Komentarze po wygłoszeniu przez Donalda Tuska przemówienia były oczywiście skrajne. Politycy Platformy Obywatelskiej pokusili się o porównanie do słynnego wystąpienia Lecha Wałęsy w Stanach Zjednoczonych kiedy to padły słowa „My, naród”, natomiast zwolennicy obozu rządzącego całą sprawę widzieli oczywiście z goła inaczej.
W Auditorium Maximum Uniwersytetu Warszawskiego Donald Tusk wygłosił przetykaną „prztyczkami” w stronę obozu rządzącego tyradę, zdaniem części komentatorów – „pozbawioną treści” – czytamy w serwisie niezalezna.pl
Pomijając fakt nastrojów panujących po wystąpieniu przewodniczącego PE należy wprost zaznaczyć, że Donald Tusk dopuścił się manipulacji i kłamstwa oraz dał pokaz niebywałej hipokryzji wypowiadając słowa, które usłyszeli wszyscy zgromadzeni raz miliony telewidzów.
Donald Tusk skłamał w Warszawie
Początkowo Donald Tusk zaznaczył, że jako szef PE nie powinien wcale angażować się w polską politykę.

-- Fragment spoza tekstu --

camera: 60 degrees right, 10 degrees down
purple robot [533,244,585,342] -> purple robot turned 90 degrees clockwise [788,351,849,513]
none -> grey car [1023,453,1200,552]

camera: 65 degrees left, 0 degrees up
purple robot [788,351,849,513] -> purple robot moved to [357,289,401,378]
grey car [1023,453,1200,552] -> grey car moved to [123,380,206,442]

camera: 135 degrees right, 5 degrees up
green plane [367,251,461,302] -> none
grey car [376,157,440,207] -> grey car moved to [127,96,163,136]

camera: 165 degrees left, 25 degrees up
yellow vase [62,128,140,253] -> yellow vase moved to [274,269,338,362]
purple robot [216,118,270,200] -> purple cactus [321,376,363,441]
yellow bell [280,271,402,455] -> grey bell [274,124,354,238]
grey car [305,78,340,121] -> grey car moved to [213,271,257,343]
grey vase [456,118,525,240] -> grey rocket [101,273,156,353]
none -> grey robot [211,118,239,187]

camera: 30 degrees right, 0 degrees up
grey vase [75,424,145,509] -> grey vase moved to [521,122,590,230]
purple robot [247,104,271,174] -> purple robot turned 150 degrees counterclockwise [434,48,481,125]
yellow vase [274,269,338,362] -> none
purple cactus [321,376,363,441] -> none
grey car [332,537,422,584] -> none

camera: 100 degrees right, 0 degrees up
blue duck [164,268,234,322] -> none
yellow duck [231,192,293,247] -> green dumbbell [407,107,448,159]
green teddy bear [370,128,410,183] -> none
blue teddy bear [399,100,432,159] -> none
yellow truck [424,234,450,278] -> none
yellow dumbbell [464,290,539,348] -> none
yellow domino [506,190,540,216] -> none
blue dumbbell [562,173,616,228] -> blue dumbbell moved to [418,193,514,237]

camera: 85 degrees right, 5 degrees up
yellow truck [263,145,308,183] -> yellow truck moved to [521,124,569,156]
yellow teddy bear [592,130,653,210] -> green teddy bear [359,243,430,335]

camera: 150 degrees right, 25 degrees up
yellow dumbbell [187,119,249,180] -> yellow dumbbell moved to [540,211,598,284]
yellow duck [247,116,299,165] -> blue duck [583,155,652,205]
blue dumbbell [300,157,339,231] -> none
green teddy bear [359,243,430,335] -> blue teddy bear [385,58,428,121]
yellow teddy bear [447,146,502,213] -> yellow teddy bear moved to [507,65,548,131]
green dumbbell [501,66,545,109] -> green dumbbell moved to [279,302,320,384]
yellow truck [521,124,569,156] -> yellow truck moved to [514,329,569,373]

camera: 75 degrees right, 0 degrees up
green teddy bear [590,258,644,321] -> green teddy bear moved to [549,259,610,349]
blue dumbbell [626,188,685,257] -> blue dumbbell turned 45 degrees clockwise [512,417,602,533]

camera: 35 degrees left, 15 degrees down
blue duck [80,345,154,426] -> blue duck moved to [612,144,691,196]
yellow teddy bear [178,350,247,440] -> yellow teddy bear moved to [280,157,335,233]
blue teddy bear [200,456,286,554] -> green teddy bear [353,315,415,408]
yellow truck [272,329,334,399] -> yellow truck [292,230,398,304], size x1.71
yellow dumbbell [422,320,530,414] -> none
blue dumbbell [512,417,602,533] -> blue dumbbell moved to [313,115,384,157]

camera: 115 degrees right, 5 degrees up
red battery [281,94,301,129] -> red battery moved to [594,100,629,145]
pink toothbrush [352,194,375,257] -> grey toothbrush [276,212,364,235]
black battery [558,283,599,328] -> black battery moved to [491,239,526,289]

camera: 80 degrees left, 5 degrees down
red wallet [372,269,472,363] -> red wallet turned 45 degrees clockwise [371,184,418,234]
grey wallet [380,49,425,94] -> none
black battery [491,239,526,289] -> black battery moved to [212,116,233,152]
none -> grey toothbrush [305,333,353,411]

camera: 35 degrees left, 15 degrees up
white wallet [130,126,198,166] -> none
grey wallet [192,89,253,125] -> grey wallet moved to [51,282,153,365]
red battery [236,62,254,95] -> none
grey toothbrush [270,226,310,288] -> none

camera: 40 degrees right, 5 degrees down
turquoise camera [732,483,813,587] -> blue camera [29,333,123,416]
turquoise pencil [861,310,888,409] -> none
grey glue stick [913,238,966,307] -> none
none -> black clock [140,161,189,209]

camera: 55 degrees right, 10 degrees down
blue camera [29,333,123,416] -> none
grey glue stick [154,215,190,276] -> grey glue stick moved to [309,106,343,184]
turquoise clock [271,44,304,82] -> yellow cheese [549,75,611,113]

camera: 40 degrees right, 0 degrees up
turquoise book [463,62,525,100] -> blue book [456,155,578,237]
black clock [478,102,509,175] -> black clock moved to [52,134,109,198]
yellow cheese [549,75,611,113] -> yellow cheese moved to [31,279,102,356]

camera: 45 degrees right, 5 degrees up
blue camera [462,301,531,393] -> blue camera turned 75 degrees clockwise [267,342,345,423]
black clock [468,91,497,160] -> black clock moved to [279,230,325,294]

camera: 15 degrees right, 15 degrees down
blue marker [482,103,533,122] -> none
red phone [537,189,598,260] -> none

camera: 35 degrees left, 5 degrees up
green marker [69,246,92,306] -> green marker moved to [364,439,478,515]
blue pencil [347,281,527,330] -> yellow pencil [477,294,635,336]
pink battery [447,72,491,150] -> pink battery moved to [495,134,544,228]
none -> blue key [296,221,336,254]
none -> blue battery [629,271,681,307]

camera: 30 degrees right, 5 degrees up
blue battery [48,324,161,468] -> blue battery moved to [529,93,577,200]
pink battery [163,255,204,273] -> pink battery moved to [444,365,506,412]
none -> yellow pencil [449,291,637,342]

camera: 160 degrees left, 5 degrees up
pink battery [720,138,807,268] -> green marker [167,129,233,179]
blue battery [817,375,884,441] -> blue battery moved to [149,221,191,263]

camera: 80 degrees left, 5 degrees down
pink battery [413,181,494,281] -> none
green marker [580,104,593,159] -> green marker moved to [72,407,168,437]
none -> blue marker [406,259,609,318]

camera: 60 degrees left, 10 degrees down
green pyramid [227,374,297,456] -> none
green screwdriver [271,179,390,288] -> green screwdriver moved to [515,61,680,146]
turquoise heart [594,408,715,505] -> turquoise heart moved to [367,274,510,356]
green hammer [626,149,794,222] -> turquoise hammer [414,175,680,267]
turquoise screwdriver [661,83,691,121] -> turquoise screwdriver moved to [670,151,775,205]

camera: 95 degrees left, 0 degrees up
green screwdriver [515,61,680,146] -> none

– Ale jest moim prawem i obowiązkiem jako przewodniczącego Rady Europejskiej wspierać Europejczyków w każdym kraju UE, wszystkich tych, którzy uparli się, czasami wbrew trudnym okolicznościom, aby ludzi łączyć, a nie dzielić, żeby łączyć dla swojej ojczyzny i dla Europy – powiedział Donald Tusk.